*** Data under study ***
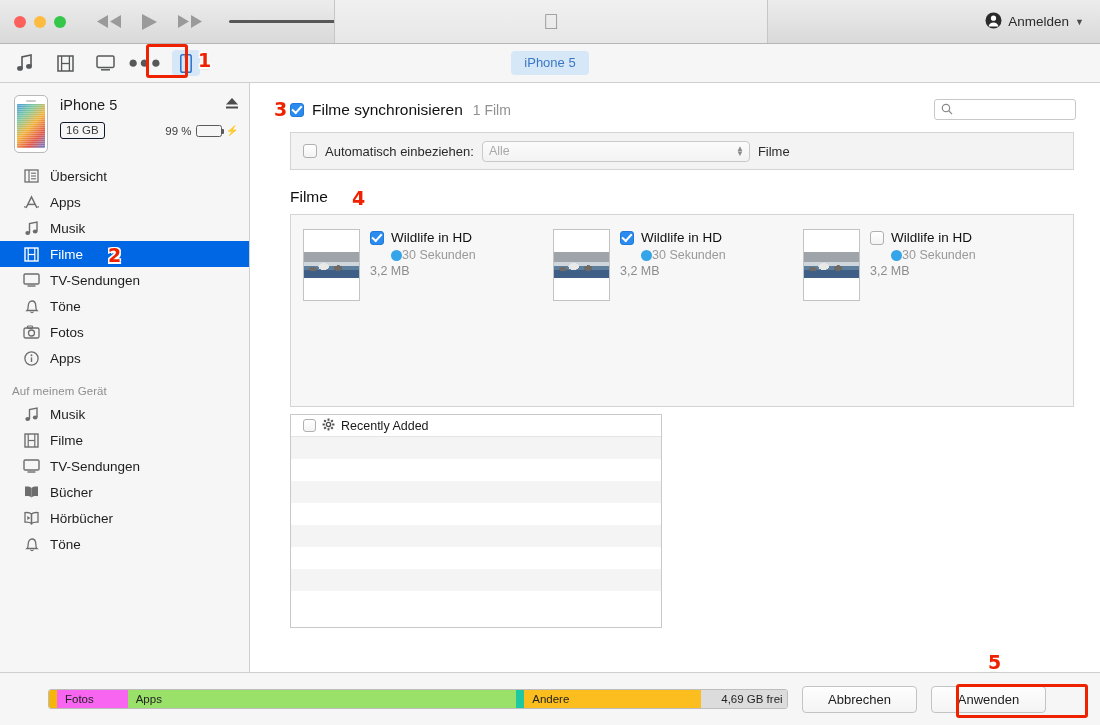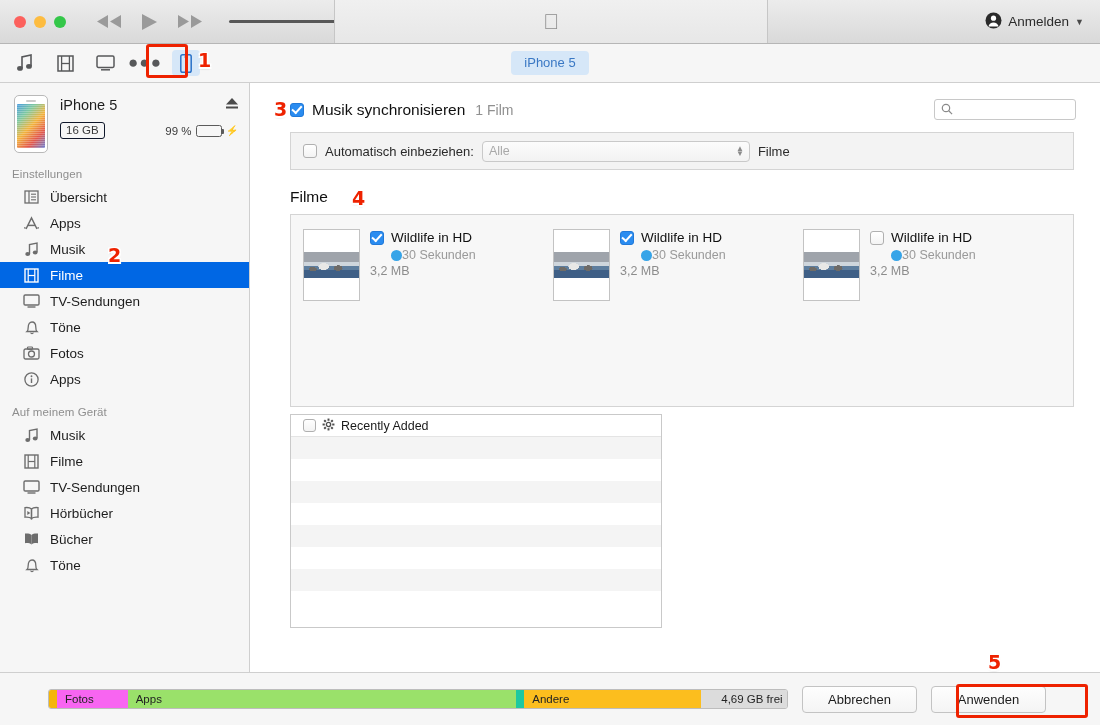--- a/index.html
+++ b/index.html
@@ -349,21 +349,20 @@
             <span class="cap-badge">16 GB</span>
             <span class="batt-wrap">
               <span class="batt-pct">99 %</span>
               <span class="batt"><span class="batt-fill"></span></span>
               <span class="bolt">⚡</span>
             </span>
           </div>
         </div>
       </div>
 
-      <div class="sect-title">Einstellungen</div>
 
       <div class="sb-item">
         <span class="sb-icn">
           <svg width="15" height="14" viewBox="0 0 15 14">
               <rect x="1" y="1" width="13" height="12" fill="none" stroke="currentColor" stroke-width="1.3"></rect>
               <line x1="5" y1="1" x2="5" y2="13" stroke="currentColor" stroke-width="1.2"></line>
               <line x1="7" y1="4.2" x2="12" y2="4.2" stroke="currentColor" stroke-width="1.1"></line>
               <line x1="7" y1="7" x2="12" y2="7" stroke="currentColor" stroke-width="1.1"></line>
               <line x1="7" y1="9.8" x2="12" y2="9.8" stroke="currentColor" stroke-width="1.1"></line>
             </svg>
@@ -479,54 +478,54 @@
               <rect x="1" y="1" width="15" height="10" rx="1.2" fill="none" stroke="currentColor" stroke-width="1.4"></rect>
               <line x1="4.5" y1="13" x2="12.5" y2="13" stroke="currentColor" stroke-width="1.4"></line>
             </svg>
         </span>
         <span>TV-Sendungen</span>
       </div>
 
       <div class="sb-item">
         <span class="sb-icn">
           <svg width="17" height="14" viewBox="0 0 17 14">
+              <path d="M8.5 3C7 1.6 4.6 1.3 2 1.6v9.6c2.6-.3 5 0 6.5 1.4z" fill="currentColor"></path>
+              <path d="M8.5 3C10 1.6 12.4 1.3 15 1.6v9.6c-2.6-.3-5 0-6.5 1.4z" fill="currentColor"></path>
+            </svg>
+        </span>
+        <span>Bücher</span>
+      </div>
+
+      <div class="sb-item">
+        <span class="sb-icn">
+          <svg width="17" height="14" viewBox="0 0 17 14">
               <path d="M8.5 3C7 1.6 4.6 1.3 2 1.6v9.6c2.6-.3 5 0 6.5 1.4z" fill="none" stroke="currentColor" stroke-width="1.3"></path>
               <path d="M8.5 3C10 1.6 12.4 1.3 15 1.6v9.6c-2.6-.3-5 0-6.5 1.4z" fill="none" stroke="currentColor" stroke-width="1.3"></path>
               <polygon points="4.3,5 4.3,9 7.3,7" fill="currentColor"></polygon>
             </svg>
         </span>
         <span>Hörbücher</span>
       </div>
 
       <div class="sb-item">
         <span class="sb-icn">
-          <svg width="17" height="14" viewBox="0 0 17 14">
-              <path d="M8.5 3C7 1.6 4.6 1.3 2 1.6v9.6c2.6-.3 5 0 6.5 1.4z" fill="currentColor"></path>
-              <path d="M8.5 3C10 1.6 12.4 1.3 15 1.6v9.6c-2.6-.3-5 0-6.5 1.4z" fill="currentColor"></path>
-            </svg>
-        </span>
-        <span>Bücher</span>
-      </div>
-
-      <div class="sb-item">
-        <span class="sb-icn">
           <svg width="14" height="15" viewBox="0 0 14 15">
               <path d="M2 11.5c1.2-1 1.2-2.4 1.2-4.2C3.2 4.2 4.8 2 7 2s3.8 2.2 3.8 5.3c0 1.8 0 3.2 1.2 4.2z" fill="none" stroke="currentColor" stroke-width="1.3"></path>
               <path d="M5.6 12.6a1.5 1.5 0 0 0 2.8 0" fill="none" stroke="currentColor" stroke-width="1.2"></path>
             </svg>
         </span>
         <span>Töne</span>
       </div>
     </div>
 
     <div class="content">
 
       <div class="c-head">
         <span class="chk on"></span>
-        <span class="sync-label">Musik synchronisieren</span>
+        <span class="sync-label">Filme synchronisieren</span>
         <span class="sync-count">1 Film</span>
         <div class="c-search">
           <span>
             <svg width="12" height="12" viewBox="0 0 13 13">
                 <circle cx="5.4" cy="5.4" r="4" fill="none" stroke="#8a8a8a" stroke-width="1.3"></circle>
                 <line x1="8.4" y1="8.4" x2="12" y2="12" stroke="#8a8a8a" stroke-width="1.3"></line>
               </svg>
           </span>
           <span class="ph"></span>
         </div>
*** End of Data under study ***
### Instructions for the task
Would you retype every line shown above exactly, leaving the pictures aside?

### Exercise result
--- a/index.html
+++ b/index.html
@@ -349,21 +349,20 @@
             <span class="cap-badge">16 GB</span>
             <span class="batt-wrap">
               <span class="batt-pct">99 %</span>
               <span class="batt"><span class="batt-fill"></span></span>
               <span class="bolt">⚡</span>
             </span>
           </div>
         </div>
       </div>
 
-      <div class="sect-title">Einstellungen</div>
 
       <div class="sb-item">
         <span class="sb-icn">
           <svg width="15" height="14" viewBox="0 0 15 14">
               <rect x="1" y="1" width="13" height="12" fill="none" stroke="currentColor" stroke-width="1.3"></rect>
               <line x1="5" y1="1" x2="5" y2="13" stroke="currentColor" stroke-width="1.2"></line>
               <line x1="7" y1="4.2" x2="12" y2="4.2" stroke="currentColor" stroke-width="1.1"></line>
               <line x1="7" y1="7" x2="12" y2="7" stroke="currentColor" stroke-width="1.1"></line>
               <line x1="7" y1="9.8" x2="12" y2="9.8" stroke="currentColor" stroke-width="1.1"></line>
             </svg>
@@ -479,54 +478,54 @@
               <rect x="1" y="1" width="15" height="10" rx="1.2" fill="none" stroke="currentColor" stroke-width="1.4"></rect>
               <line x1="4.5" y1="13" x2="12.5" y2="13" stroke="currentColor" stroke-width="1.4"></line>
             </svg>
         </span>
         <span>TV-Sendungen</span>
       </div>
 
       <div class="sb-item">
         <span class="sb-icn">
           <svg width="17" height="14" viewBox="0 0 17 14">
+              <path d="M8.5 3C7 1.6 4.6 1.3 2 1.6v9.6c2.6-.3 5 0 6.5 1.4z" fill="currentColor"></path>
+              <path d="M8.5 3C10 1.6 12.4 1.3 15 1.6v9.6c-2.6-.3-5 0-6.5 1.4z" fill="currentColor"></path>
+            </svg>
+        </span>
+        <span>Bücher</span>
+      </div>
+
+      <div class="sb-item">
+        <span class="sb-icn">
+          <svg width="17" height="14" viewBox="0 0 17 14">
               <path d="M8.5 3C7 1.6 4.6 1.3 2 1.6v9.6c2.6-.3 5 0 6.5 1.4z" fill="none" stroke="currentColor" stroke-width="1.3"></path>
               <path d="M8.5 3C10 1.6 12.4 1.3 15 1.6v9.6c-2.6-.3-5 0-6.5 1.4z" fill="none" stroke="currentColor" stroke-width="1.3"></path>
               <polygon points="4.3,5 4.3,9 7.3,7" fill="currentColor"></polygon>
             </svg>
         </span>
         <span>Hörbücher</span>
       </div>
 
       <div class="sb-item">
         <span class="sb-icn">
-          <svg width="17" height="14" viewBox="0 0 17 14">
-              <path d="M8.5 3C7 1.6 4.6 1.3 2 1.6v9.6c2.6-.3 5 0 6.5 1.4z" fill="currentColor"></path>
-              <path d="M8.5 3C10 1.6 12.4 1.3 15 1.6v9.6c-2.6-.3-5 0-6.5 1.4z" fill="currentColor"></path>
-            </svg>
-        </span>
-        <span>Bücher</span>
-      </div>
-
-      <div class="sb-item">
-        <span class="sb-icn">
           <svg width="14" height="15" viewBox="0 0 14 15">
               <path d="M2 11.5c1.2-1 1.2-2.4 1.2-4.2C3.2 4.2 4.8 2 7 2s3.8 2.2 3.8 5.3c0 1.8 0 3.2 1.2 4.2z" fill="none" stroke="currentColor" stroke-width="1.3"></path>
               <path d="M5.6 12.6a1.5 1.5 0 0 0 2.8 0" fill="none" stroke="currentColor" stroke-width="1.2"></path>
             </svg>
         </span>
         <span>Töne</span>
       </div>
     </div>
 
     <div class="content">
 
       <div class="c-head">
         <span class="chk on"></span>
-        <span class="sync-label">Musik synchronisieren</span>
+        <span class="sync-label">Filme synchronisieren</span>
         <span class="sync-count">1 Film</span>
         <div class="c-search">
           <span>
             <svg width="12" height="12" viewBox="0 0 13 13">
                 <circle cx="5.4" cy="5.4" r="4" fill="none" stroke="#8a8a8a" stroke-width="1.3"></circle>
                 <line x1="8.4" y1="8.4" x2="12" y2="12" stroke="#8a8a8a" stroke-width="1.3"></line>
               </svg>
           </span>
           <span class="ph"></span>
         </div>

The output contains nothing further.